→ Problem to solve
Pull every line that holds the word "potted" from the entries.

(Data entries)
= Beginning of Section =

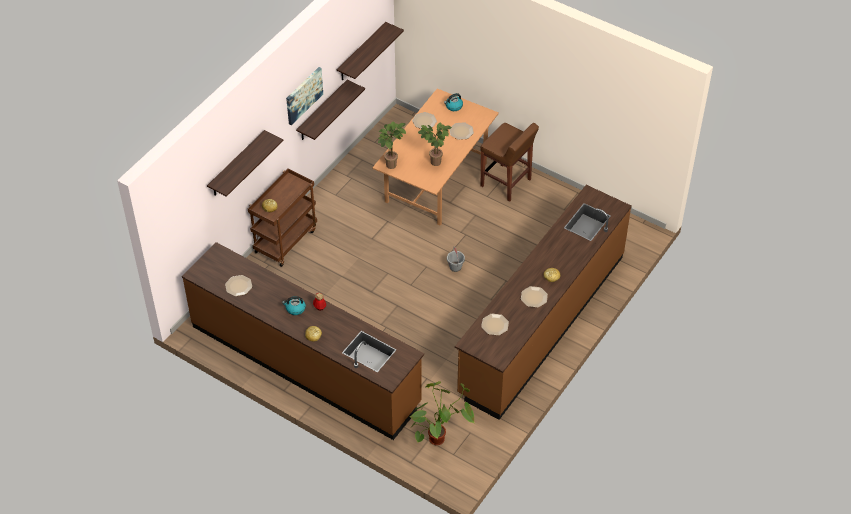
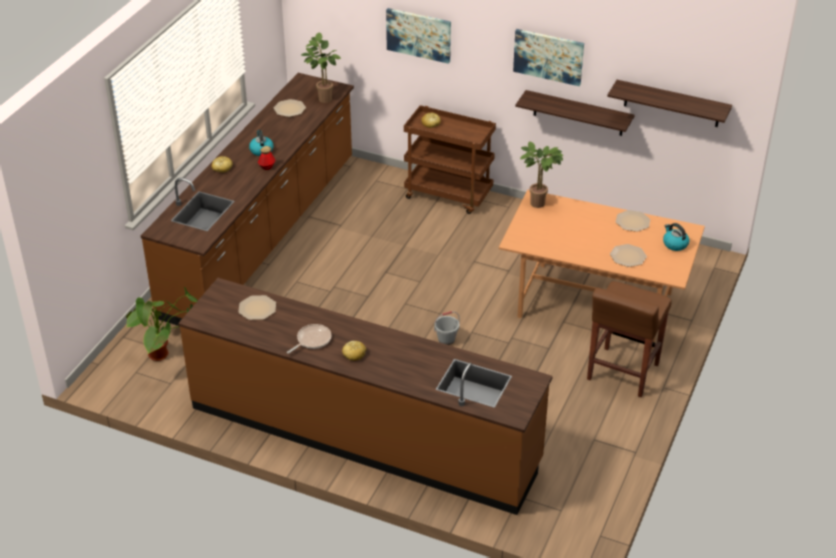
camera: 80 degrees right, 10 degrees down
(237, 164) = (419, 34): shelf -> picture
(435, 163) = (555, 239): potted plant -> potted plant (322, 99)
(534, 297) = (312, 340): plate -> frying pan

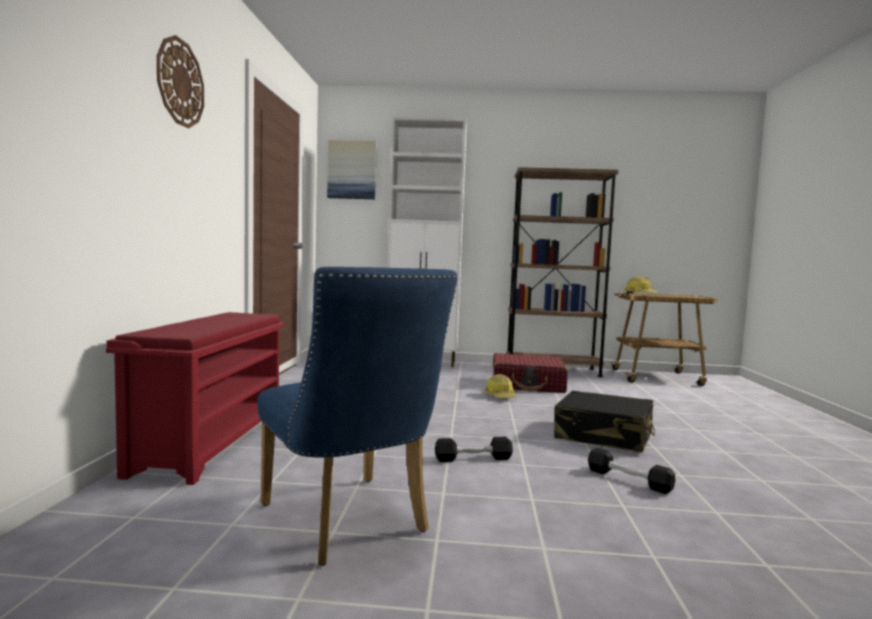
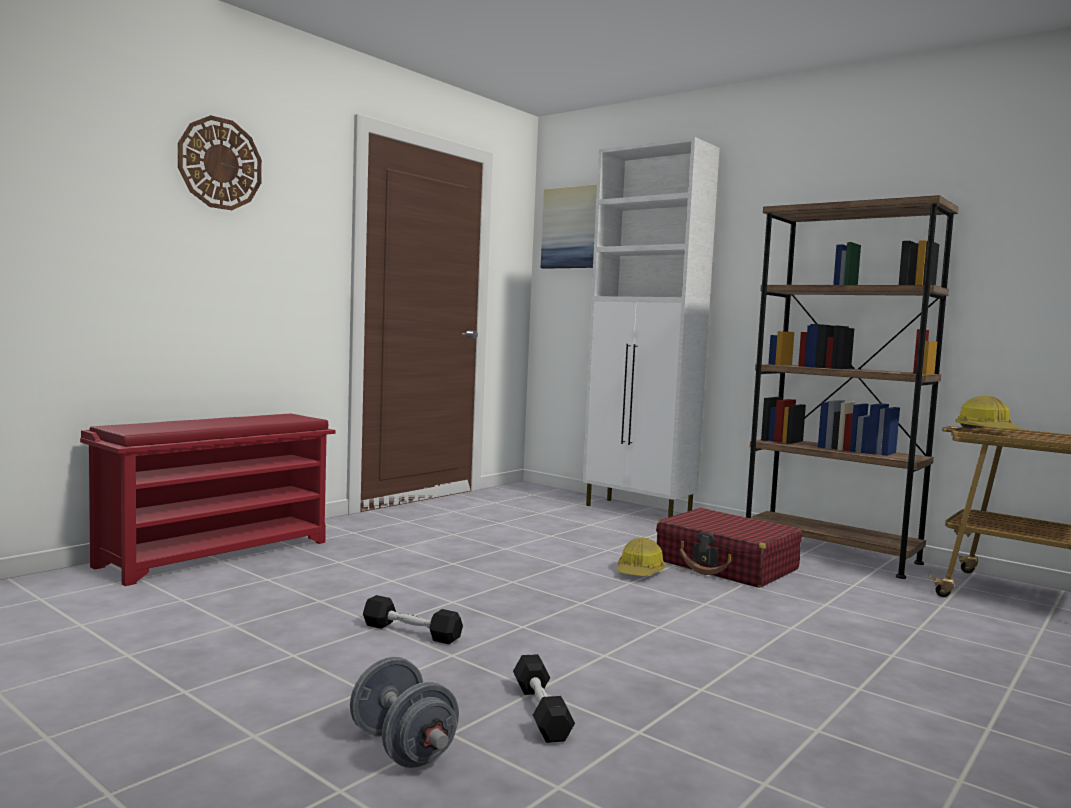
camera: 35 degrees right, 0 degrees up
(349, 524) = (154, 653): blue chair -> none
(603, 436) = (657, 655): black suitcase -> none
(623, 522) = (402, 748): none -> grey dumbbell

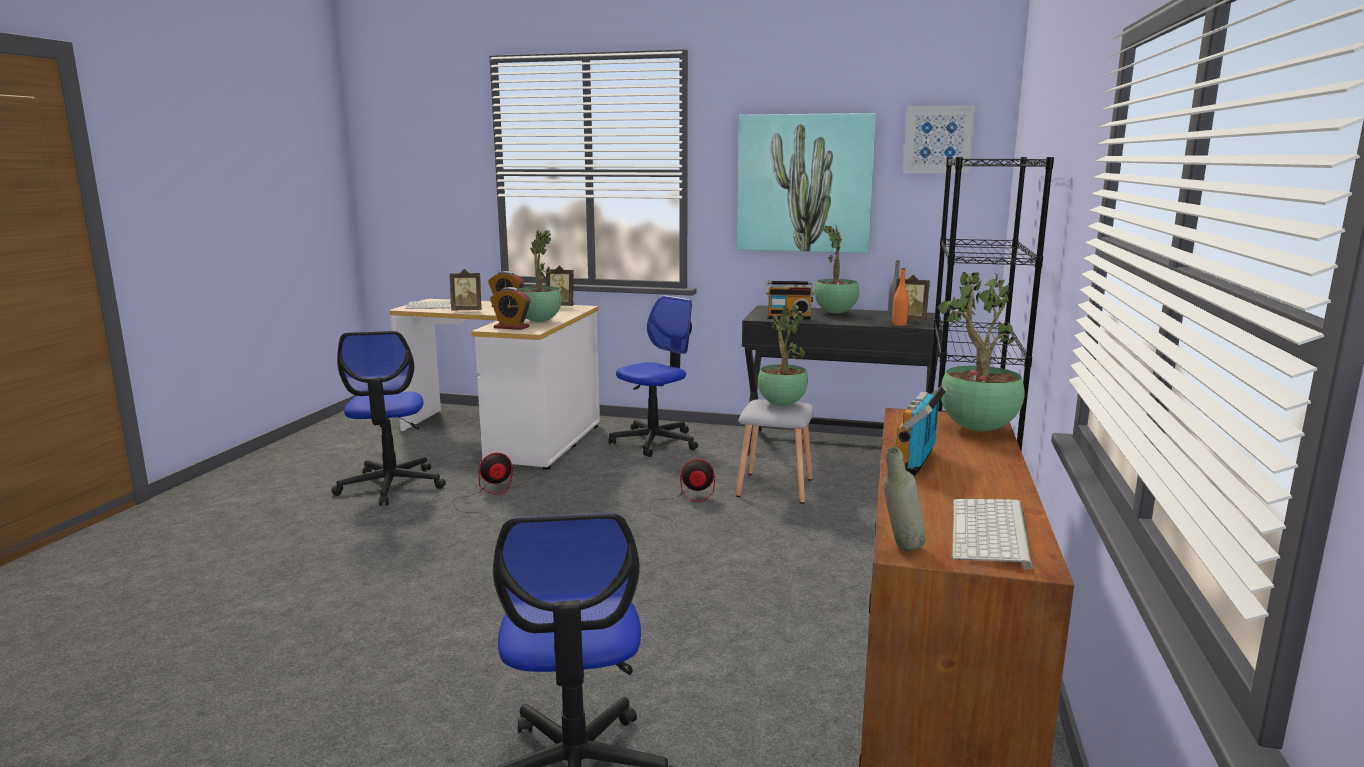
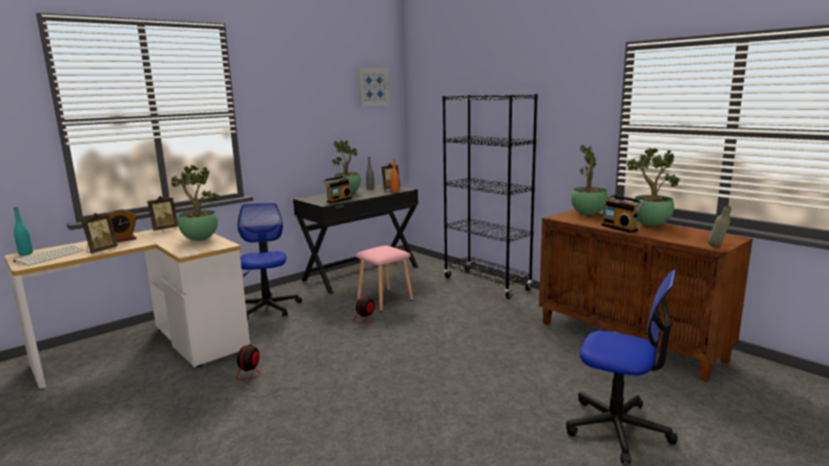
camera: 55 degrees left, 0 degrees up
(391, 486) = (163, 416): office chair -> none
(436, 300) = (26, 253): none -> turquoise bottle
(511, 327) = (199, 248): alarm clock -> none
(773, 487) = (384, 300): grey stool -> pink stool
(781, 404) = (382, 249): potted plant -> potted plant (649, 225)
(804, 183) = (310, 116): picture -> none
(992, 533) = (705, 236): keyboard -> none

= End of Section =

→ Result for this exercise
(435, 163) = (555, 239): potted plant -> potted plant (322, 99)
(781, 404) = (382, 249): potted plant -> potted plant (649, 225)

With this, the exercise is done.